TEXT:
--------
In an embodiment of the compound semiconductor element according to the present invention, comprises a base plate (1) of an electrically conductive material, a compound semiconductor region (2) formed on a main surface of base plate (1), and electrodes (3, 4) formed on one main surface (2 a) of compound semiconductor region (2) for electrical connection of one of electrodes (3, 4) to base plate (1). Compound semiconductor region (2) is formed with a notch (14) which extends in the thickness direction from main surface (2 a) of compound semiconductor region (2) to one main surface (1 a) of base plate (1) to cover, with an insulating protective layer (16), a side surface of compound semiconductor region (2) exposed to notch (14).
The present invention can provide a highly reliable compound semiconductor element capable of preventing electric discharge along a side surface of compound semiconductor region while indicating the stable electric property and high withstand voltage property.

BRIEF DESCRIPTION OF THE DRAWINGS

The above-mentioned and other objects and advantages of the present invention will be apparent from the following description in connection with preferred embodiments shown in the accompanying drawings wherein:

FIG. 1 is a sectional view of a Schottky barrier diode showing a first embodiment according to the present invention; and

FIG. 2 is a sectional view of a Schottky barrier diode showing a second embodiment according to the present invention.

BEST MODE FOR CARRYING OUT THE INVENTION

Embodiments of the present invention applied to a gallium nitride compound semiconductor element will be described hereinafter in connection with FIGS. 1 and 2 of the drawings. Same reference symbols are applied to denote similar portions in these drawings.
FIG. 1 shows a first embodiment of the present invention applied to a Schottky barrier diode.
Schottky barrier diode according to the first embodiment comprises a base plate 1, a compound semiconductor region 2 of gallium nitride formed on one main surface 1 a of base plate 1, and anode and cathode electrodes 3 and 4 formed on a main surface 2 a of compound semiconductor region 2. Base plate 1 comprises a substrate 5 formed of electrically conductive monocrystalline silicon, an insulating film 6 of such as electrically conductive silicon oxide, an electrically conductive film 7 of monocrystalline silicon formed on a surface of insulating film 6 and a break-out or signal-pick out electrode 11 formed on the other main surface 1 b of base plate 1. Accordingly, conductive film 7 forms one main surface 1 a of base plate 1 exposed to compound semiconductor region 2, and substrate 5 forms the other main surface 1 b of base plate 1 exposed to break-out electrode 11.
Compound semiconductor region 2 comprises a buffer layer 8 formed on one main surface 1 a of base plate 1, namely an upper surface of conductive film 7, an undoped GaN layer 9 as an electron transit layer formed on a surface of buffer layer 8, and an undoped AlGaN layer 10 as an electron donation layer formed on a surface of GaN layer 9.
--------
SUPPLIED INFORMATION:
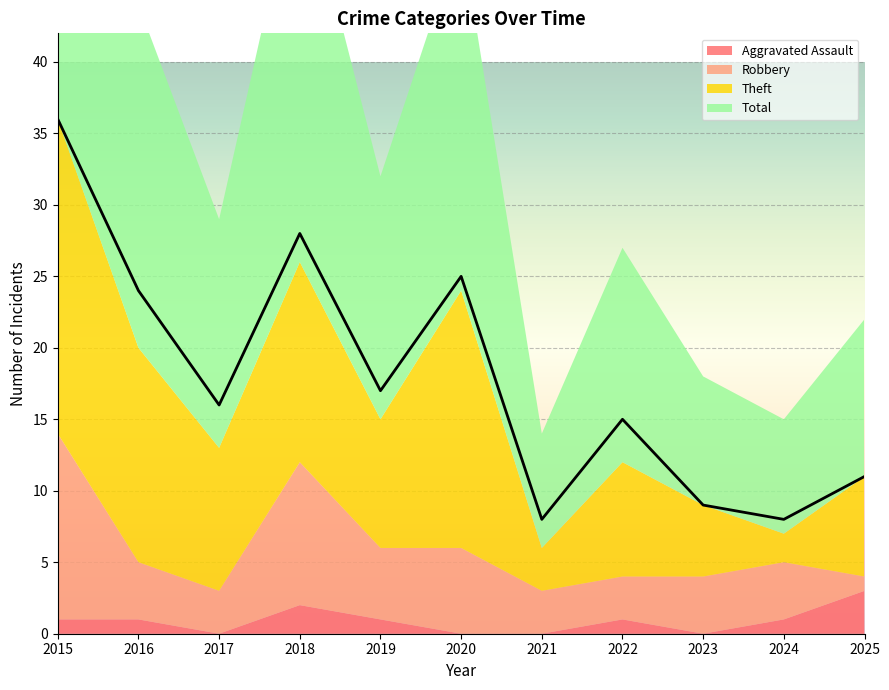

How many times do Robbery and Theft cross each other?

2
--------
WORK TO BE COMPLETED: In the semiconductor text, which layer of compound semiconductor region 2 serves as the electron transit layer?

PROBLEM SOLUTION: The undoped GaN layer 9.